Using daily dividend-adjusted prices for SPY and TLT spanning these dates, we find that:

The following chart tracks cumulative SPY returns after QE initiations/expansions. Returns after QE-1 Expanded and “QE-4” Initiated are strong and persistent. Returns after the other four initiations/expansions are muted.

What happens to SPY after QE terminations?

The next chart tracks cumulative SPY returns after QE terminations. None of the three reactions are extreme.

Next we look at QE effects on TLT.

The next chart tracks cumulative TLT returns after QE initiations/expansions. Return after QE-1 Initiated is strong and fairly persistent, while that after QE-2 Initiated is weak and somewhat persistent. Returns after other initiations/expansions are muted.

What happens to TLT after QE terminations?

The final chart tracks cumulative TLT returns after QE terminations.
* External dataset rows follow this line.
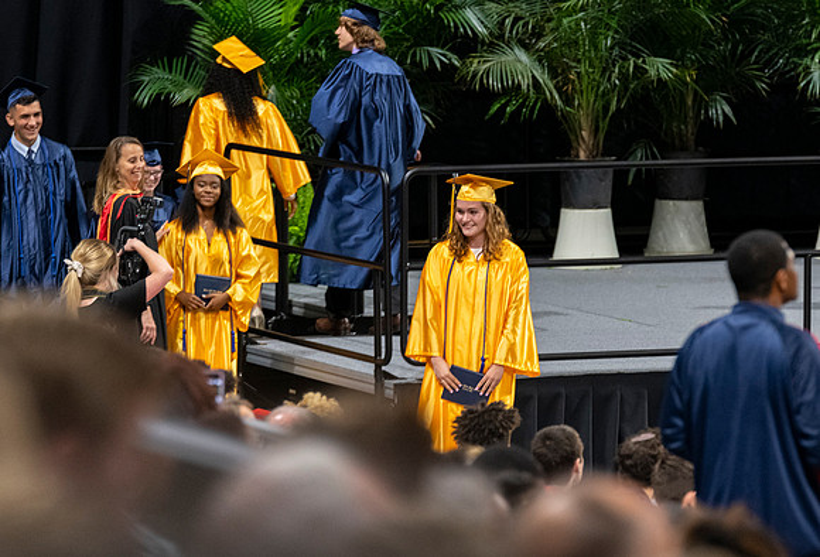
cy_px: 335
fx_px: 6485
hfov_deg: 7.2
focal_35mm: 283
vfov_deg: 4.9
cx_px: 479
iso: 2000
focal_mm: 190
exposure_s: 1/200
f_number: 4
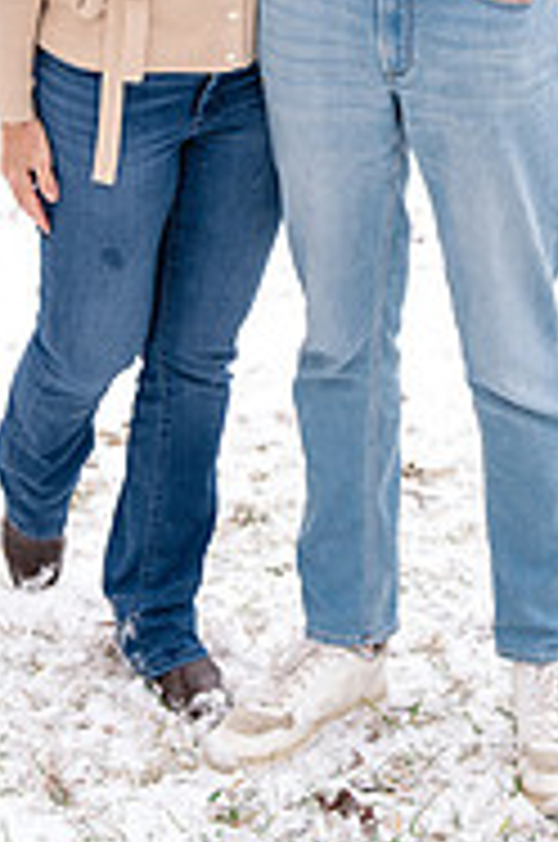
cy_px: -126
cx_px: 342
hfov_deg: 11.1
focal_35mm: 123
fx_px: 2870
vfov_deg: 16.1
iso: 400
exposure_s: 1/250
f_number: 3.2
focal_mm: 51
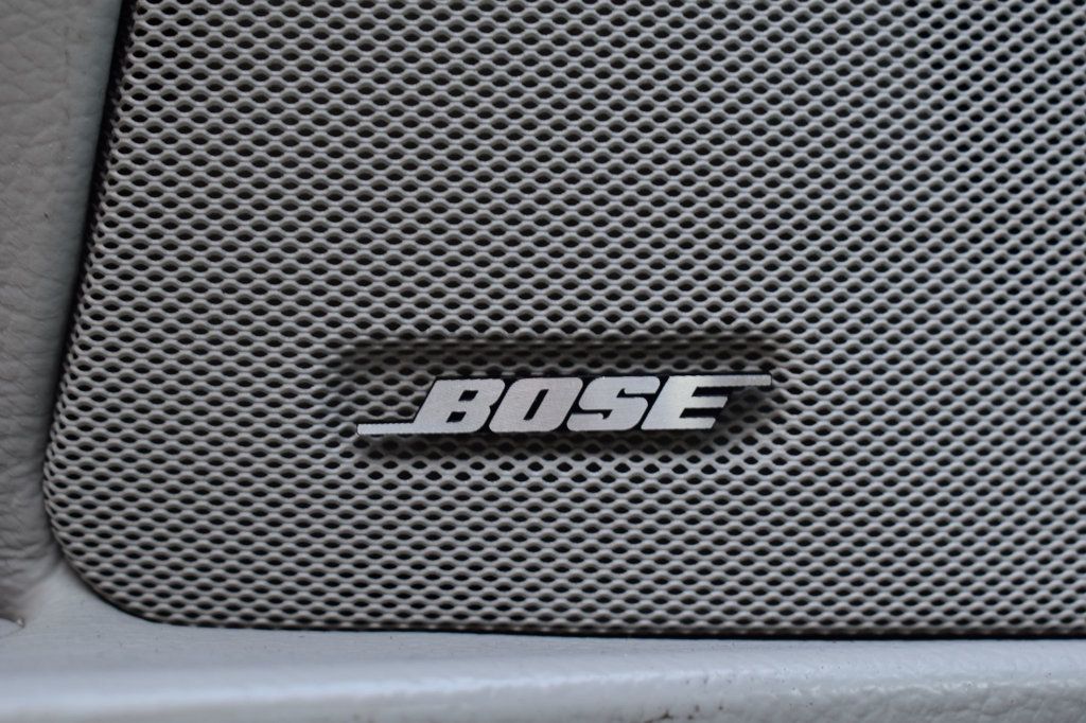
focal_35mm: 68
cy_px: 362
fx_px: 2035
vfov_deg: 20.1
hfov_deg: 29.9
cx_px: 543
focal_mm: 45
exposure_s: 1/20
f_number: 6.3
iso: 400
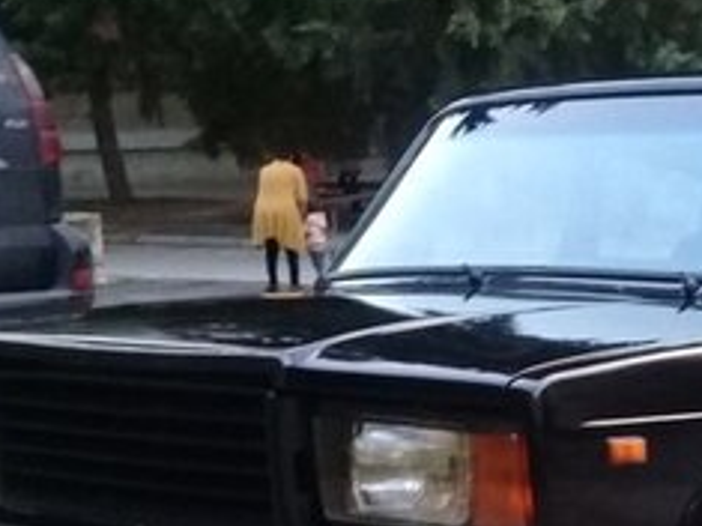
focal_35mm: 87
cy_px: 647
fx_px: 1763
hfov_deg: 22.0
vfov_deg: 16.2
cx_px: 624
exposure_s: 1/25
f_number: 2.2
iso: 200
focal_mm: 3.3
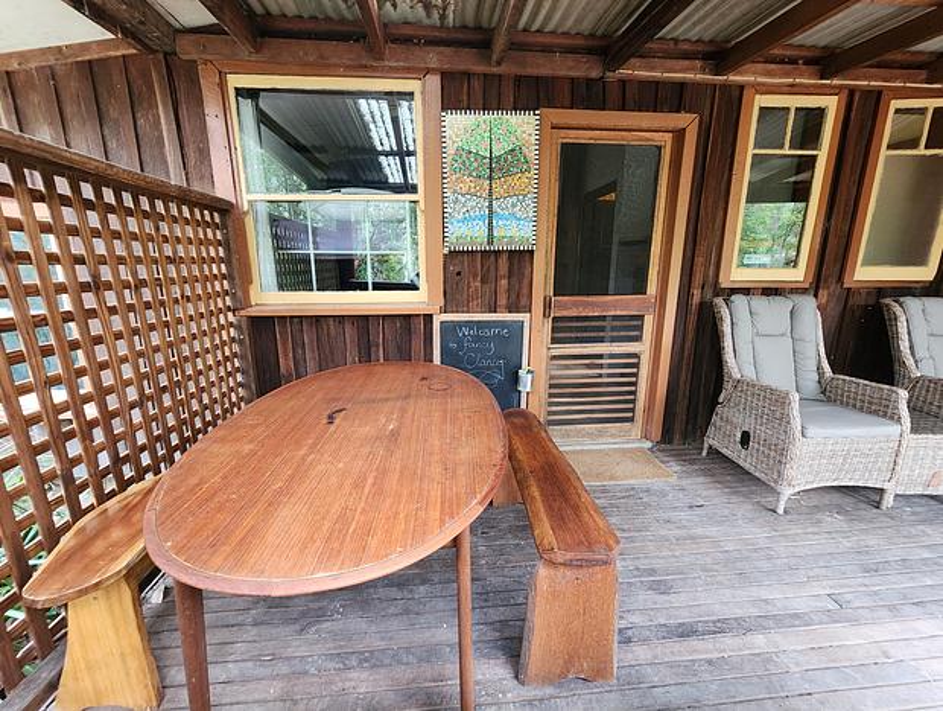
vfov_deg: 90.1
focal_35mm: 13
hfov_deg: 106.1
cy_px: 356
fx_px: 355
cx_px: 472
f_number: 2.2
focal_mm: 2.2
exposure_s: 1/33
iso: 320
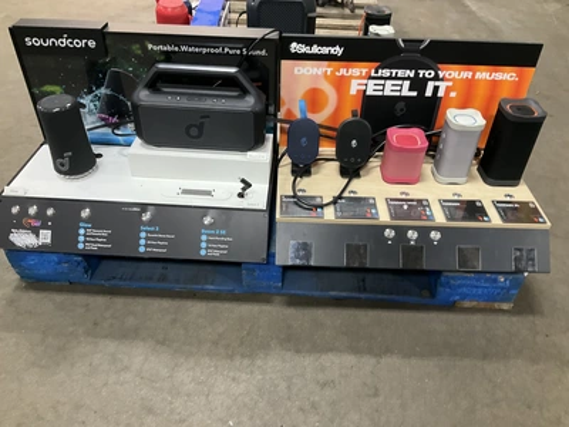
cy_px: 214
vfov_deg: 48.2
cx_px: 284
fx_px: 477
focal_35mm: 29
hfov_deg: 61.7
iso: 200
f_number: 1.8
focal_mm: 3
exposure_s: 1/40
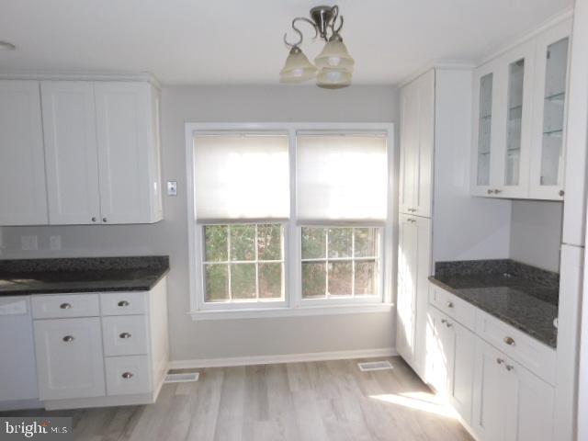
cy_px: 220
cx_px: 294
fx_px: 391
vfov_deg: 58.9
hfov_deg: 73.9
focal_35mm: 23
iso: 125
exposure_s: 1/50
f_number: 3
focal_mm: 4
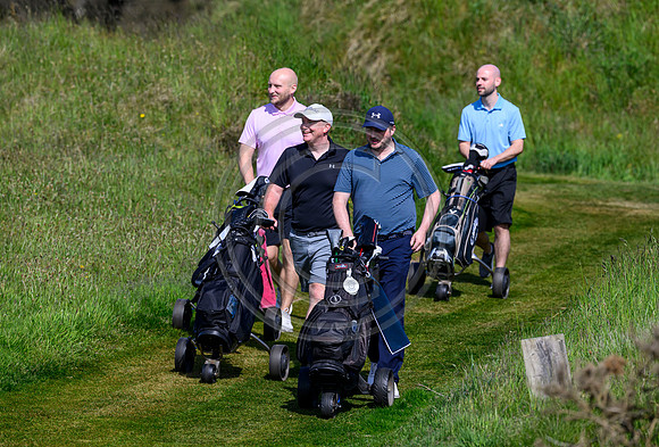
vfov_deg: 3.2
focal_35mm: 440
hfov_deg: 4.7
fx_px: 8100
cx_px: 365
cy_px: 204
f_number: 5
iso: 500
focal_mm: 400
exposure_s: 1/5000
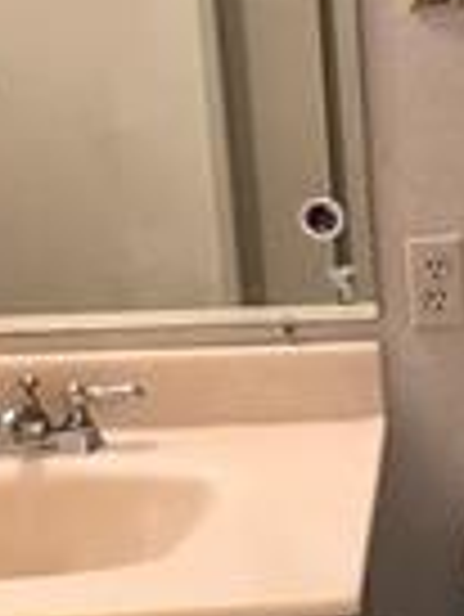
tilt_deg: -16.4
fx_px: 1749
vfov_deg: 19.9
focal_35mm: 98
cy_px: 427
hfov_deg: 14.2
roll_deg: +0.5
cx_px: 680
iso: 40
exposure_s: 1/17
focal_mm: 3.99
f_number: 1.8
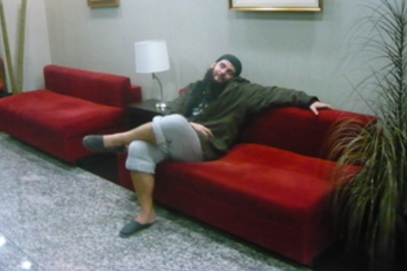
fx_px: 452
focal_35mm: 40
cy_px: 117
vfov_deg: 33.3
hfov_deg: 48.5
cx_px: 205
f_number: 2.8
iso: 1250
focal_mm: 5.5
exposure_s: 1/25
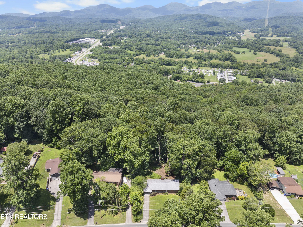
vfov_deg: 56.8
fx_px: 210
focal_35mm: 24
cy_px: 114
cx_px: 152
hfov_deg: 71.6
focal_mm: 12.29
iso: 100
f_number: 2.8
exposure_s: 1/160
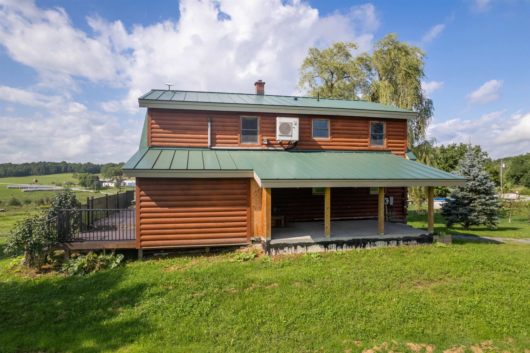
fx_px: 324
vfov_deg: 57.2
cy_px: 176
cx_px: 265
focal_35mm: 22
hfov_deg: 78.6
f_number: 2.8
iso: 100
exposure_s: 1/320
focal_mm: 8.38
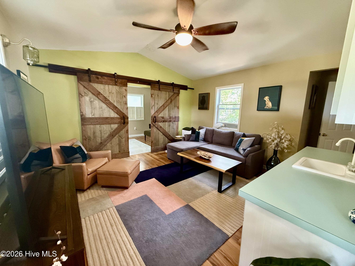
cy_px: 133
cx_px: 178
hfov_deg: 102.1
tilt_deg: -8.4
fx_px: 144
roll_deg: -0.8
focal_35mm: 14
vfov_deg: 85.7
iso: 640
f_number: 2.2
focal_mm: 2.22
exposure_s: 1/60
Returns are largely muted.

In summary, evidence from a very small sample of QE program initiations, expansions and terminations are not consistent enough to support much belief in predictability of market response.

Cautions regarding findings include:

  • As noted, the sample of events is very small, such that only uniformly strong and consistent responses would support much belief in predictability.
  • It may be that the market anticipates and prices in some of the announcements based on, for example, speeches and testimony of Federal Reserve Bank officials.